Background and Importance

Babesiosis is a malaria-like illness that is becoming increasingly prevalent in the Northeastern United States ( Babesia microti ), northwestern United States ( Babesia gibsoni ), and Europe ( Babesia divergens ). Babesiosis is particularly endemic to Long Island, Cape Cod, Martha’s Vineyard, Nantucket, and Block Island. Babesiosis must be suspected, along with ehrlichiosis/anaplasmosis and Lyme disease, in patients who live or have traveled in these regions who present with flu-like illness (see Chapter 123 ). Babesia is a protozoan, similar in structure and life cycle to plasmodia. It is transmitted by the deer tick Ixodes dammini, which also is the vector of Lyme disease, ehrlichiosis, and anaplasmosis. Several cases of babesiosis have been correlated with transfusions with infected blood.

Clinical Features

Patients with babesiosis experience fatigue, anorexia, malaise, and emotional lability, with myalgia, chills, high spiking fevers, sweats, headache, and dark urine. Other manifestations include hepatosplenomegaly, anemia, thrombocytopenia, leukopenia, elevated liver enzyme levels (particularly the transaminases), and signs of hemolysis, with hyperbilirubinemia and decreased haptoglobin.
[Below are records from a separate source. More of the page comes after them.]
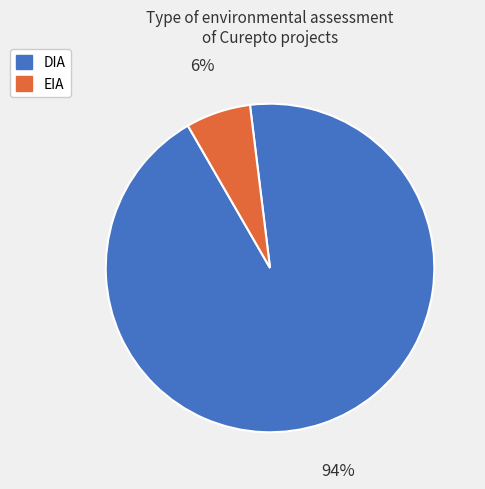

The DIA slice represents 99% of the pie. True or false?

False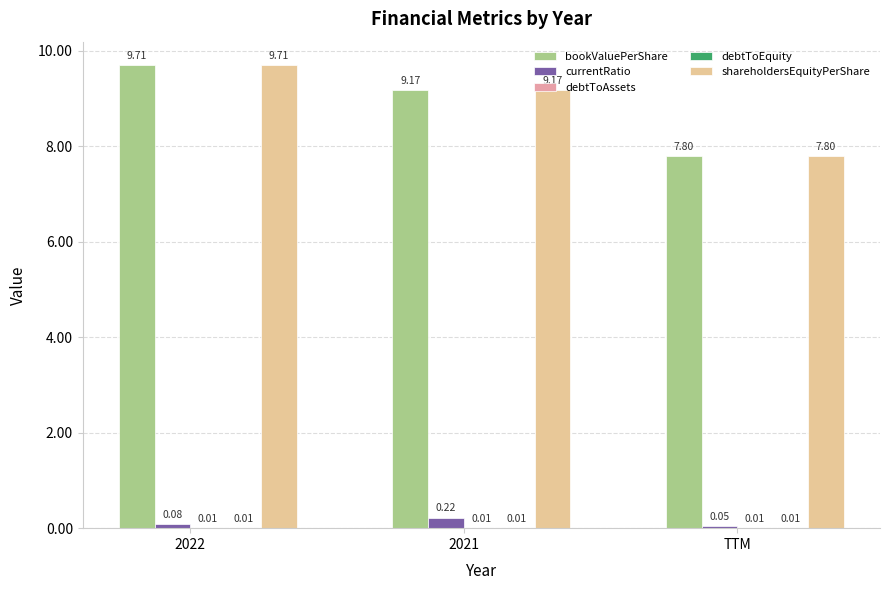

Where is currentRatio nearest to the value 0?

TTM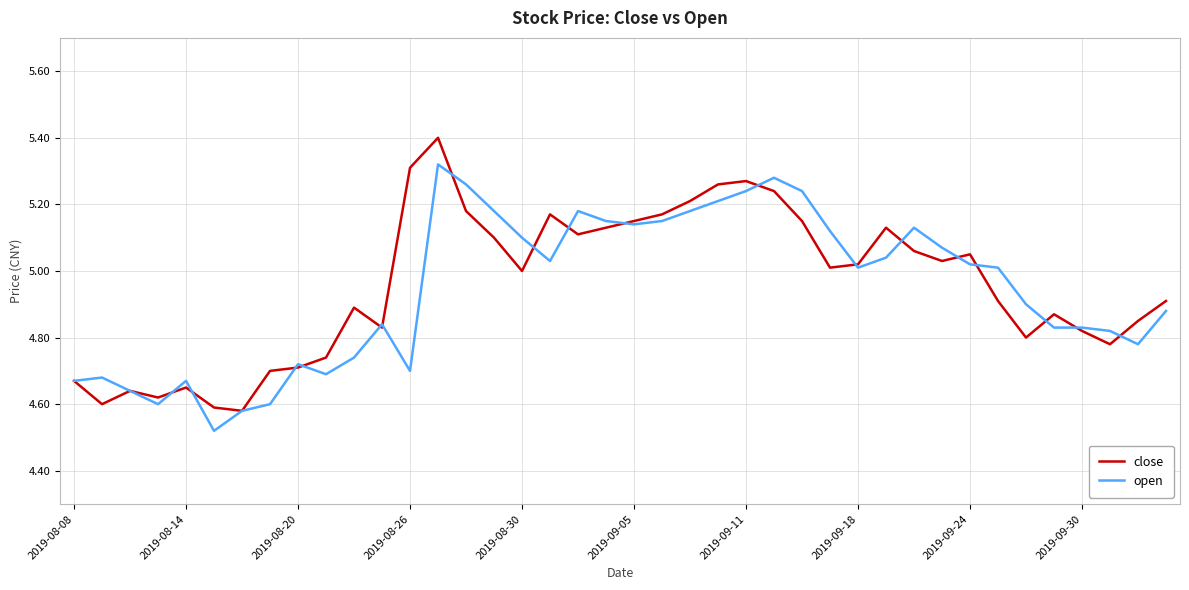

List the series in order of their overall mean, highest first.

close, open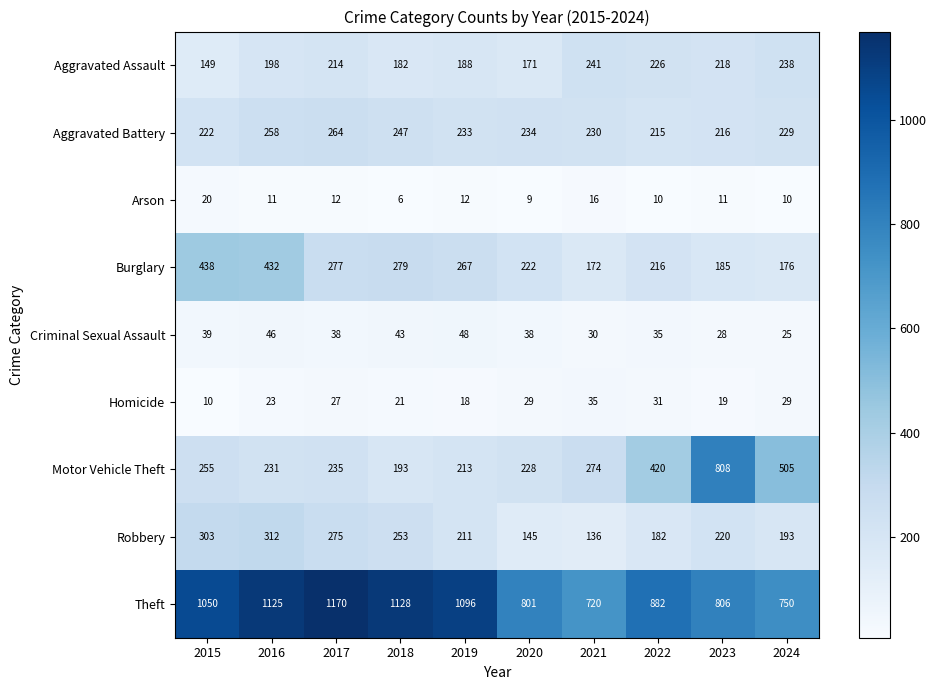

Which series has the largest total across all categories?

Theft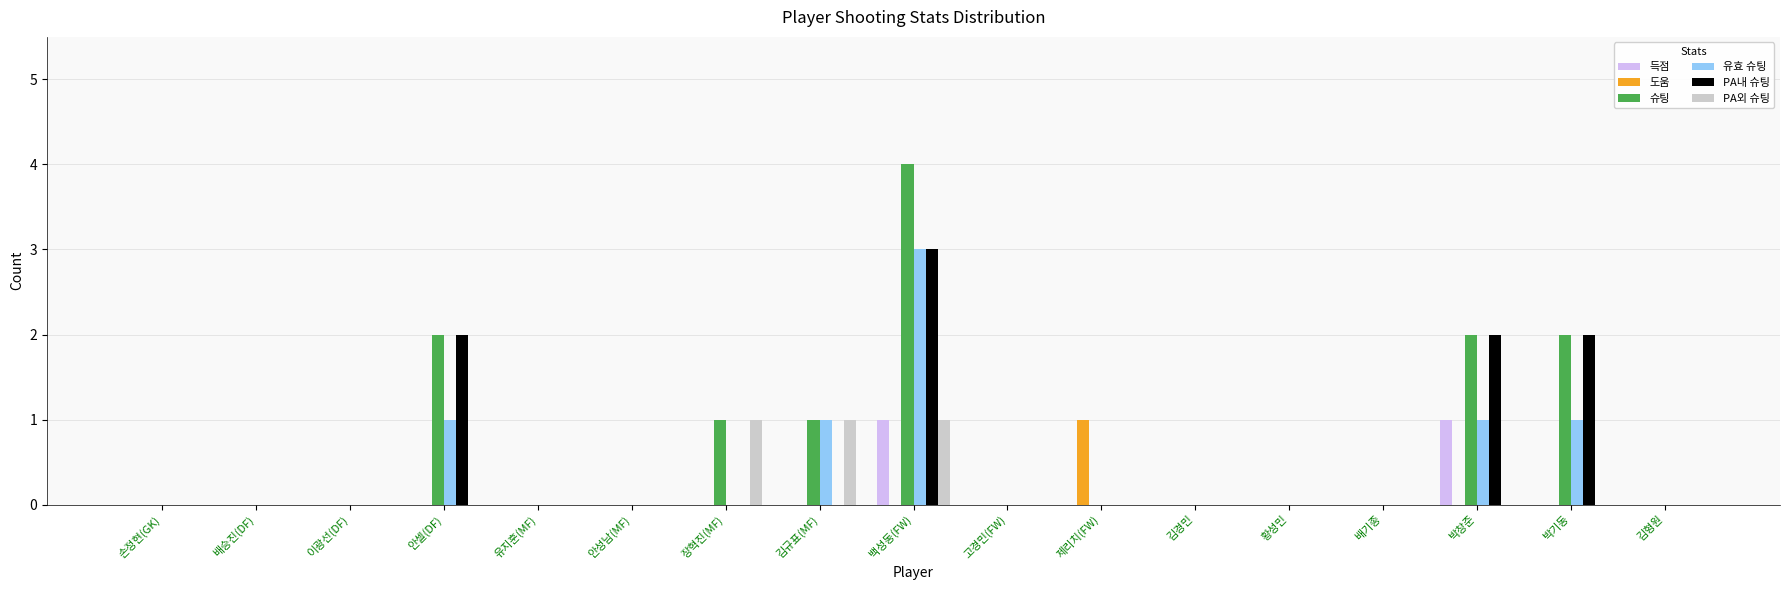

Is it true that 슈팅 equals 2 at 박창준?

True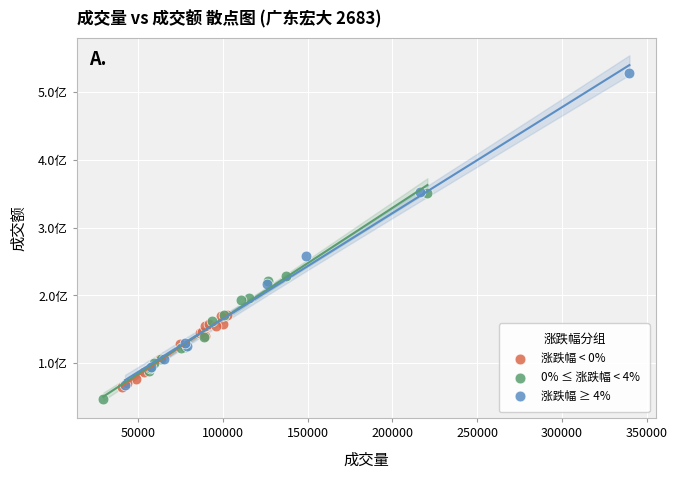

What are all the series names shown in the legend?

涨跌幅 < 0%, 0% ≤ 涨跌幅 < 4%, 涨跌幅 ≥ 4%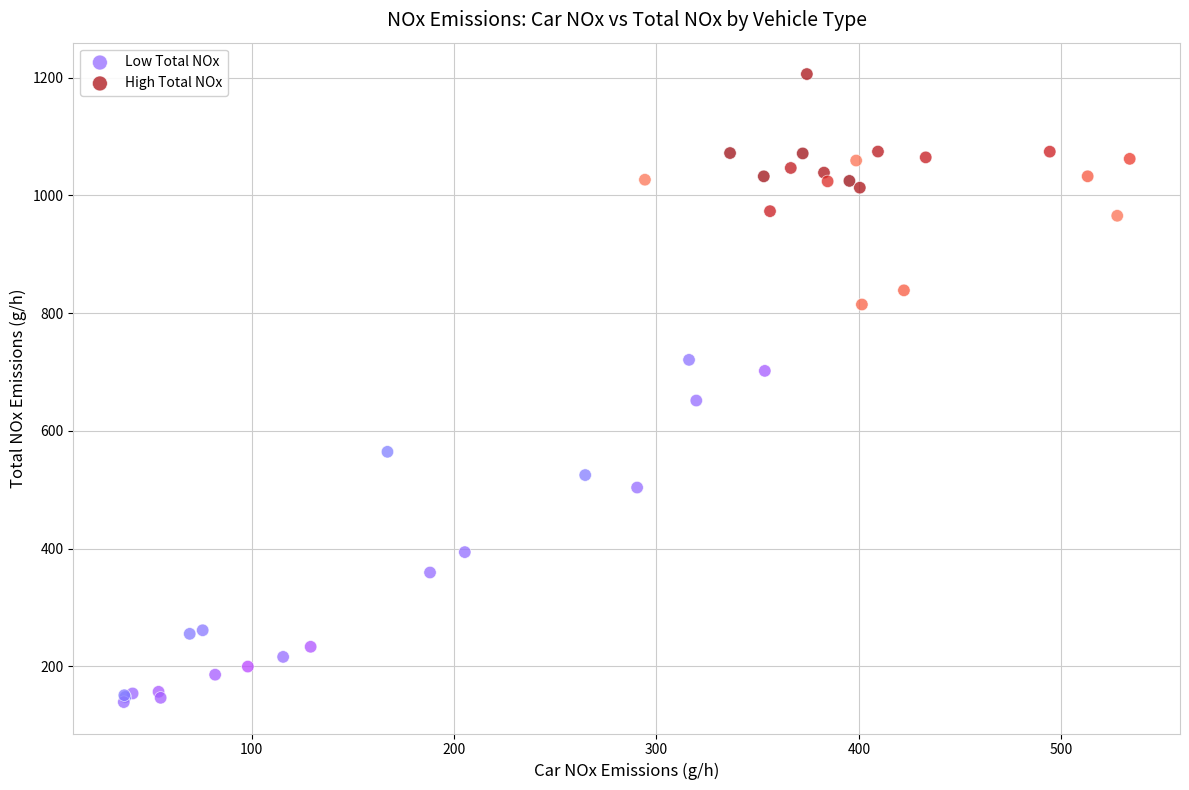

Which series reaches the minimum Y coordinate?

Low Total NOx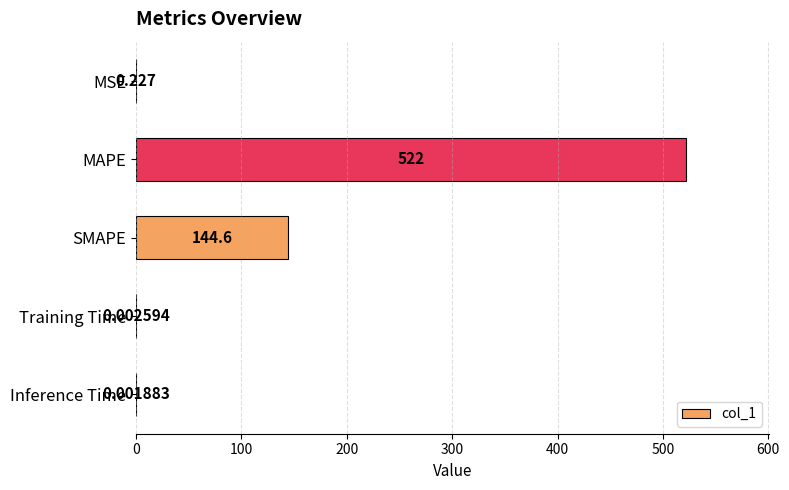

Which label corresponds to the largest value in the chart?

MAPE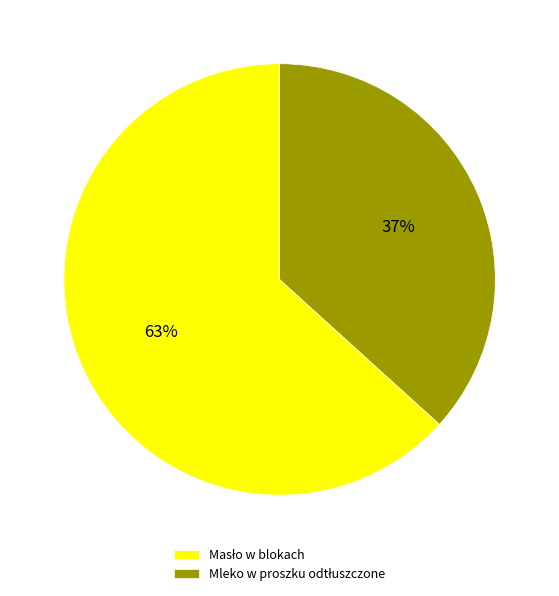

How many segments does this pie chart have?

2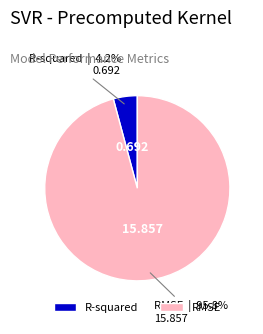

To the nearest percent, what is the average slice percentage?

50%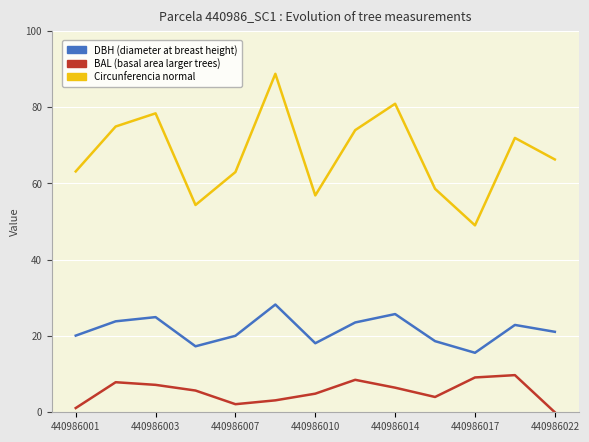

How many lines are shown in the chart?

3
In an otherwise healthy person, the disease may remit spontaneously. In asplenic, older, and immunocompromised patients, especially patients with AIDS and those taking corticosteroids, up to 85% of RBCs may contain organisms and infections may be fatal with vascular collapse and a septic shock-like presentation due to massive hemolysis, jaundice, renal failure, disseminated intravascular coagulation, hypotension, and adult respiratory distress syndrome (ARDS).

Diagnostic Testing

Diagnosis is based on clinical suspicion, multiple thin and thick blood smears ( Babesia organisms resemble plasmodia in blood smears), and serologic testing (convalescent titers may not be positive for several weeks after infection).

Management

The treatment of choice consists of atovaquone (750 mg BID orally) plus azithromycin (500–1000 mg once followed by 250 mg once daily orally) or, for severe illness, quinine (650 mg TID orally) plus clindamycin (1.2 g bid IV or 600 mg TID). Patients infected with B. divergens tend to be sicker and require more supportive care. Coinfection with Borrelia burgdorferi, the agent of Lyme disease, results in a more severe and prolonged illness.